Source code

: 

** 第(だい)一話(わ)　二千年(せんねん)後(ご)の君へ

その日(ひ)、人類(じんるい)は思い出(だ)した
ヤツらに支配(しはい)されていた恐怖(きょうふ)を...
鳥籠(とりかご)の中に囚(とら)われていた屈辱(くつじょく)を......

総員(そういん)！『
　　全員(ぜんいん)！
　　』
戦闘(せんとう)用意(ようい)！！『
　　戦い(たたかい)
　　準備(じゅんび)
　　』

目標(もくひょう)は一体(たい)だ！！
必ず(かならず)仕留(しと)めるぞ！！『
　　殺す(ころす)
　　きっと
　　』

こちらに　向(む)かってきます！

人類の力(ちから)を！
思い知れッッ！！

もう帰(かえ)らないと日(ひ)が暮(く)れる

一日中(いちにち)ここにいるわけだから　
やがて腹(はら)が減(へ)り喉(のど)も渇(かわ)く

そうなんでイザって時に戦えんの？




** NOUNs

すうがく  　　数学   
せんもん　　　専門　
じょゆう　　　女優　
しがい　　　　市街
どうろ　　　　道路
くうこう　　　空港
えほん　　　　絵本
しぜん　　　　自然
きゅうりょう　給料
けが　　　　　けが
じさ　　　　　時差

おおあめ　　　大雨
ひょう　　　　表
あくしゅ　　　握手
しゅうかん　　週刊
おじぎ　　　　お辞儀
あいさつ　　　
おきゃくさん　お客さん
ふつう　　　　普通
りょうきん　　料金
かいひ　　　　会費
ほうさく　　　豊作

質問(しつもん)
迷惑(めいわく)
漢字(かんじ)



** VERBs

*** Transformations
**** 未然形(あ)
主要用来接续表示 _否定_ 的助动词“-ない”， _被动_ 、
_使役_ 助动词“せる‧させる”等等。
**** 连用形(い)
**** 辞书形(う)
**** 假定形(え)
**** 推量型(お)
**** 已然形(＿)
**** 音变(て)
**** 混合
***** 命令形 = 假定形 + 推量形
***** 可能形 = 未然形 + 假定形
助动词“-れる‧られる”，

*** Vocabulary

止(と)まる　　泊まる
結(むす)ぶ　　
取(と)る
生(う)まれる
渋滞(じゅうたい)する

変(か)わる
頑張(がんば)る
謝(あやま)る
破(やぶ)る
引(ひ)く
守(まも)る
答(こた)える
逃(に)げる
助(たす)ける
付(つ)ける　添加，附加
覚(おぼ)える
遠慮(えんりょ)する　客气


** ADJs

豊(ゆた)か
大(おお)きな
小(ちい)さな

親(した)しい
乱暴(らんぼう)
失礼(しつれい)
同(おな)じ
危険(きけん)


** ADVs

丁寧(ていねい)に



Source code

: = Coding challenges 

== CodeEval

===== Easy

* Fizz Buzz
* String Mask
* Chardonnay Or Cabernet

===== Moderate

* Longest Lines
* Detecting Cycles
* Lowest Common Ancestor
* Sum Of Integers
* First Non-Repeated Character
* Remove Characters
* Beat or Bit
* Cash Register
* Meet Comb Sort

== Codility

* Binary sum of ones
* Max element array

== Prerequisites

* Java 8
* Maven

##############################

TASK STATEMENT » Reproduce all of the entries word for word.

EXERCISE ANSWER »
Source code

: 

** 第(だい)一話(わ)　二千年(せんねん)後(ご)の君へ

その日(ひ)、人類(じんるい)は思い出(だ)した
ヤツらに支配(しはい)されていた恐怖(きょうふ)を...
鳥籠(とりかご)の中に囚(とら)われていた屈辱(くつじょく)を......

総員(そういん)！『
　　全員(ぜんいん)！
　　』
戦闘(せんとう)用意(ようい)！！『
　　戦い(たたかい)
　　準備(じゅんび)
　　』

目標(もくひょう)は一体(たい)だ！！
必ず(かならず)仕留(しと)めるぞ！！『
　　殺す(ころす)
　　きっと
　　』

こちらに　向(む)かってきます！

人類の力(ちから)を！
思い知れッッ！！

もう帰(かえ)らないと日(ひ)が暮(く)れる

一日中(いちにち)ここにいるわけだから　
やがて腹(はら)が減(へ)り喉(のど)も渇(かわ)く

そうなんでイザって時に戦えんの？




** NOUNs

すうがく  　　数学   
せんもん　　　専門　
じょゆう　　　女優　
しがい　　　　市街
どうろ　　　　道路
くうこう　　　空港
えほん　　　　絵本
しぜん　　　　自然
きゅうりょう　給料
けが　　　　　けが
じさ　　　　　時差

おおあめ　　　大雨
ひょう　　　　表
あくしゅ　　　握手
しゅうかん　　週刊
おじぎ　　　　お辞儀
あいさつ　　　
おきゃくさん　お客さん
ふつう　　　　普通
りょうきん　　料金
かいひ　　　　会費
ほうさく　　　豊作

質問(しつもん)
迷惑(めいわく)
漢字(かんじ)



** VERBs

*** Transformations
**** 未然形(あ)
主要用来接续表示 _否定_ 的助动词“-ない”， _被动_ 、
_使役_ 助动词“せる‧させる”等等。
**** 连用形(い)
**** 辞书形(う)
**** 假定形(え)
**** 推量型(お)
**** 已然形(＿)
**** 音变(て)
**** 混合
***** 命令形 = 假定形 + 推量形
***** 可能形 = 未然形 + 假定形
助动词“-れる‧られる”，

*** Vocabulary

止(と)まる　　泊まる
結(むす)ぶ　　
取(と)る
生(う)まれる
渋滞(じゅうたい)する

変(か)わる
頑張(がんば)る
謝(あやま)る
破(やぶ)る
引(ひ)く
守(まも)る
答(こた)える
逃(に)げる
助(たす)ける
付(つ)ける　添加，附加
覚(おぼ)える
遠慮(えんりょ)する　客气


** ADJs

豊(ゆた)か
大(おお)きな
小(ちい)さな

親(した)しい
乱暴(らんぼう)
失礼(しつれい)
同(おな)じ
危険(きけん)


** ADVs

丁寧(ていねい)に



Source code

: = Coding challenges 

== CodeEval

===== Easy

* Fizz Buzz
* String Mask
* Chardonnay Or Cabernet

===== Moderate

* Longest Lines
* Detecting Cycles
* Lowest Common Ancestor
* Sum Of Integers
* First Non-Repeated Character
* Remove Characters
* Beat or Bit
* Cash Register
* Meet Comb Sort

== Codility

* Binary sum of ones
* Max element array

== Prerequisites

* Java 8
* Maven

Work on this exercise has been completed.